— E quem foi que a notou? — perguntou a duquesa.
— Quem a havia de notar senão eu, pecador de mim?
— E escreveste-la vós? — disse a duquesa.
— Nem por pensamento — respondeu Sancho — que eu não sei ler nem escrever, sei apenas assinar.
— Vejamo-la, que decerto haveis de mostrar nela a qualidade e a suficiência do vosso engenho.
Tirou Sancho do seio uma carta aberta, e a duquesa, pegando-lhe, viu que dizia desta maneira:
CARTA DE SANCHO PANÇA A TERESA PANÇA, SUA MULHER
“Se bons açoites me davam, muito bem montado eu ia; se bom governo eu apanho, mui bons açoites me custa. Isto não o entendes tu por ora, Teresa minha, mas outra vez to explicarei. Hás-de saber, que determinei que andes de coche, que é o que serve, porque tudo o mais é andar de gatas.
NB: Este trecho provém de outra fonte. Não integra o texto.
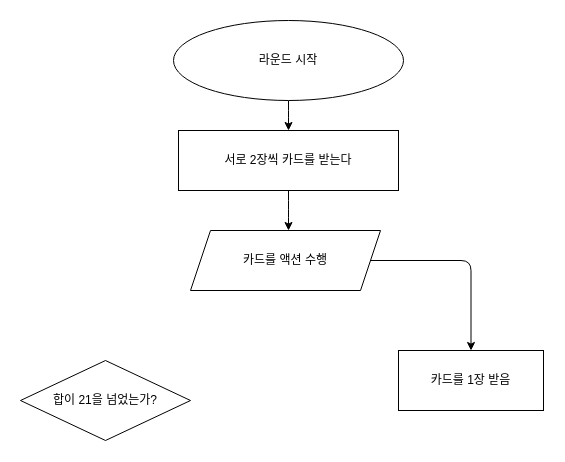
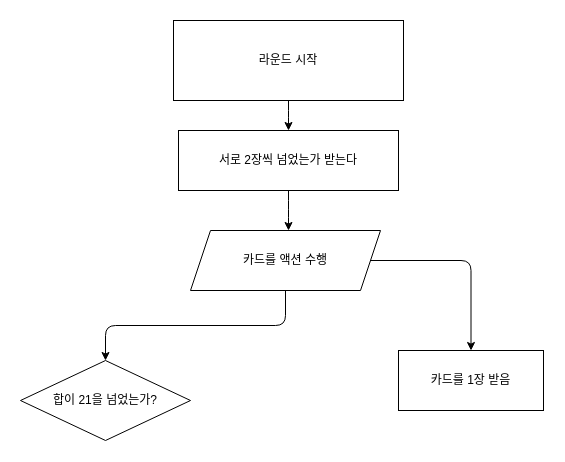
  <mxCell id="0" />
  <mxCell id="1" parent="0" />
  <mxCell id="2" value="" style="edgeStyle=orthogonalEdgeStyle;curved=0;rounded=1;sketch=0;orthogonalLoop=1;jettySize=auto;html=1;" edge="1" parent="1" source="3" target="5"><mxGeometry relative="1" as="geometry" /></mxCell>
- <mxCell id="3" value="라운드 시작" style="ellipse;whiteSpace=wrap;html=1;rounded=0;sketch=0;" vertex="1" parent="1"><mxGeometry x="173" y="20" width="230" height="80" as="geometry" /></mxCell>
+ <mxCell id="3" value="라운드 시작" style="whiteSpace=wrap;html=1;sketch=0;rounded=0;" vertex="1" parent="1"><mxGeometry x="173" y="20" width="230" height="80" as="geometry" /></mxCell>
  <mxCell id="4" value="" style="edgeStyle=orthogonalEdgeStyle;curved=0;rounded=1;sketch=0;orthogonalLoop=1;jettySize=auto;html=1;" edge="1" parent="1" source="5"><mxGeometry relative="1" as="geometry"><mxPoint x="288" y="230" as="targetPoint" /></mxGeometry></mxCell>
- <mxCell id="5" value="서로 2장씩 카드를 받는다" style="rounded=0;whiteSpace=wrap;html=1;sketch=0;" vertex="1" parent="1"><mxGeometry x="178" y="130" width="220" height="60" as="geometry" /></mxCell>
+ <mxCell id="5" value="서로 2장씩 넘었는가 받는다" style="rounded=0;whiteSpace=wrap;html=1;sketch=0;" vertex="1" parent="1"><mxGeometry x="178" y="130" width="220" height="60" as="geometry" /></mxCell>
  <mxCell id="6" style="edgeStyle=orthogonalEdgeStyle;curved=0;rounded=1;sketch=0;orthogonalLoop=1;jettySize=auto;html=1;" edge="1" parent="1" source="8" target="9"><mxGeometry relative="1" as="geometry" /></mxCell>
+ <mxCell id="7" value="" style="edgeStyle=orthogonalEdgeStyle;curved=0;rounded=1;sketch=0;orthogonalLoop=1;jettySize=auto;html=1;" edge="1" parent="1" source="8" target="10"><mxGeometry relative="1" as="geometry" /></mxCell>
  <mxCell id="8" value="카드를 액션 수행" style="shape=parallelogram;perimeter=parallelogramPerimeter;whiteSpace=wrap;html=1;fixedSize=1;rounded=0;sketch=0;" vertex="1" parent="1"><mxGeometry x="190" y="230" width="190" height="60" as="geometry" /></mxCell>
  <mxCell id="9" value="카드를 1장 받음" style="whiteSpace=wrap;html=1;rounded=0;sketch=0;" vertex="1" parent="1"><mxGeometry x="398" y="350" width="145" height="60" as="geometry" /></mxCell>
  <mxCell id="10" value="합이 21을 넘었는가?" style="rhombus;whiteSpace=wrap;html=1;rounded=0;sketch=0;" vertex="1" parent="1"><mxGeometry x="20" y="360" width="170" height="80" as="geometry" /></mxCell>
És mulher de um governador: vê lá se há alguém que te chegue aos calcanhares. Aí te mando um fato verde de monteiro, que me deu a senhora duquesa; arranja dele uma saia e um corpo de vestido para a nossa filha. D. Quixote, meu amo, segundo ouvi dizer nesta terra, é um louco assisado e um mentecapto gracioso, e eu não lhe fico atrás. Estivemos na cova de Montesinos e o sábio Merlin apanhou-me para se desencantar Dulcineia del Toboso, que por aí se chama Aldonza Lorenzo. Com três mil e trezentos açoites, menos cinco que hei-de dar em mim próprio, ficará tão desencantada como a minha mãe. Não digas isto a ninguém, porque logo principiam em conselhos, e um diz que é branco e outro que é preto.